TASK INSTRUCTIONS: Would you copy out the following entries exactly, without any of the pictures?
RECORDS FOR THIS TASK: Begin
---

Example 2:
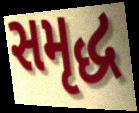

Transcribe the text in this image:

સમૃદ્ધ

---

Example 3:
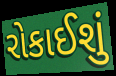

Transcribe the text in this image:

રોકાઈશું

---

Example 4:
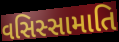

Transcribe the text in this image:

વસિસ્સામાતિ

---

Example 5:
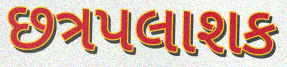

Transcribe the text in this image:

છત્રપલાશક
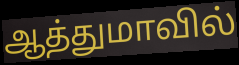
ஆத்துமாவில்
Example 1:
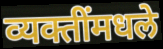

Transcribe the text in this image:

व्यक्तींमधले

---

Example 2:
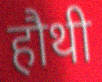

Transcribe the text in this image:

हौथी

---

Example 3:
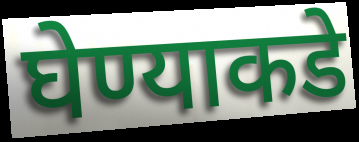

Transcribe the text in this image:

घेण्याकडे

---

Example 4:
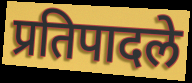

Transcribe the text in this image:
RECORDS FOR THIS TASK: End
FINISHED EXERCISE:
---

Example 2:

Transcribe the text in this image:

સમૃદ્ધ

---

Example 3:

Transcribe the text in this image:

રોકાઈશું

---

Example 4:

Transcribe the text in this image:

વસિસ્સામાતિ

---

Example 5:

Transcribe the text in this image:

છત્રપલાશક
ஆத்துமாவில்
Example 1:

Transcribe the text in this image:

व्यक्तींमधले

---

Example 2:

Transcribe the text in this image:

हौथी

---

Example 3:

Transcribe the text in this image:

घेण्याकडे

---

Example 4:

Transcribe the text in this image:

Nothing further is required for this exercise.